While we might not have serious winter snow falls I was still going to make sure the kids were warm and comfy for their snow play. So, I hit up the fabric stash for the cuts of merino jersey I always buy when it's on sale at The Fabric Store.

P got leggings and a long sleeved t-shirt made form an olive green merino jersey I'd previously used here, and an almost-co-ordinating stripe used for his own jumper here, and some electric blue leftovers that date way, way back. The sleeve piecing was due to fabric shortage.

Patterns are Oliver + S Field Trip Raglan T-shirt and Playtime leggings. Both size 8 but lengthened by virtue of adding cuffs.

I didn't make any notes of measurements. Neither did I bother with stripe matching. Nor did I care at all about the construction techniques. These were banged out fast on the overlocker in order to do the job and make the deadline.

And then A got exactly the same. Size 6, I think. Also entirely leftover fabrics: Leafy brown dress here, pink deer skivvy here and cuffs from another of my skivvies in the earlier post link.

We hired snow suits, snow boots and a toboggan each for the kids and kitted them out in some super warm alpaca socks from Creswick Wool Mills. Perfectly toasty warm and dry for playing in the snow.

Neither of them had gloves, and since the bike commutes to school are getting pretty nippy on the fingers I decided to knock out a couple more pairs of mittens.

The pattern is from Little Things To Sew. I used some of the amazing double sided bonded, windproof fleece that I'd bought for school vests and only used once before, here. It's fun to be able to swap the fabric sides for red on blue, or blue on red.

Each pair of mittens was lined by creating another pair of mittens from the scraps of merino jersey. Then, instead of an external casing for the elastic I sewed a channel of both inner and outer mitten, threaded the elastic in, then closed the channel. The wrist edge of the glove is then finished with quilting cotton bias binding.

Here's the lining mittens pulled out to show. The jersey is so stretchy compared to the windproof fleece that the lining mittens are probably a bit big and wrinkly. I'd also enlarge the thumb piece if I was doing this again as that seems to be the smallest part, especially when doubled up.

I did point out to the kids that the mittens would not be waterproof, but of course they dragged their hands in the snow and got them soaking wet, then complained. Still, now that they're clean and dry, they're in steady use for the commute to school.

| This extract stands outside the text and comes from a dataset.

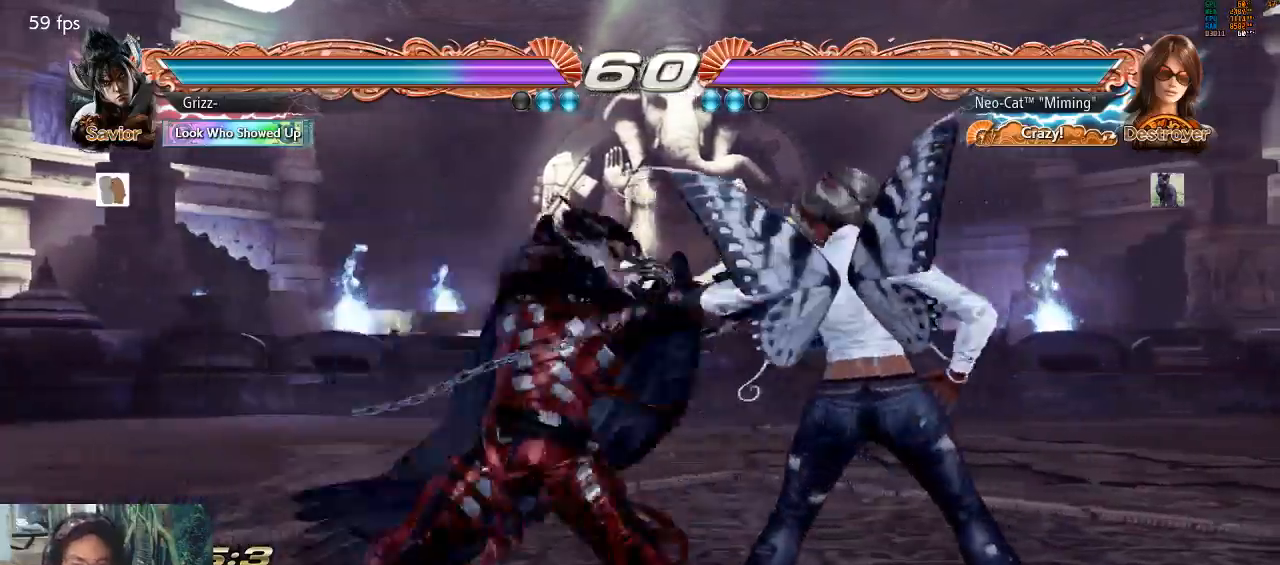
{"buttons": [], "left_stick": "center", "events": [[33, "SQUARE", "down"], [133, "SQUARE", "up"], [333, "left_stick", "center"], [400, "left_stick", "right"], [500, "left_stick", "center"]]}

...and the thermals? Well they're turning out to be both kids preferred pajamas. Makes sense as the bedrooms in our house are about as cold as that snowfield was!

Which brings me to that inversely proportional law of enthusiasm about a sewing project. You know, the more you care for something, the less they like it. Well, it turns out the most useful things are those that sit right in the middle of the graph. No-one is overly enthusiastic: they're not that exciting to make; they're not what you're going to choose to wear to the school disco. But gee if they're not the most useful clothes of all.
For me, I was just delighted to be able to dig out my old gear and use that all over again. But you can see I did have my matching olive-green merino skivvy underneath.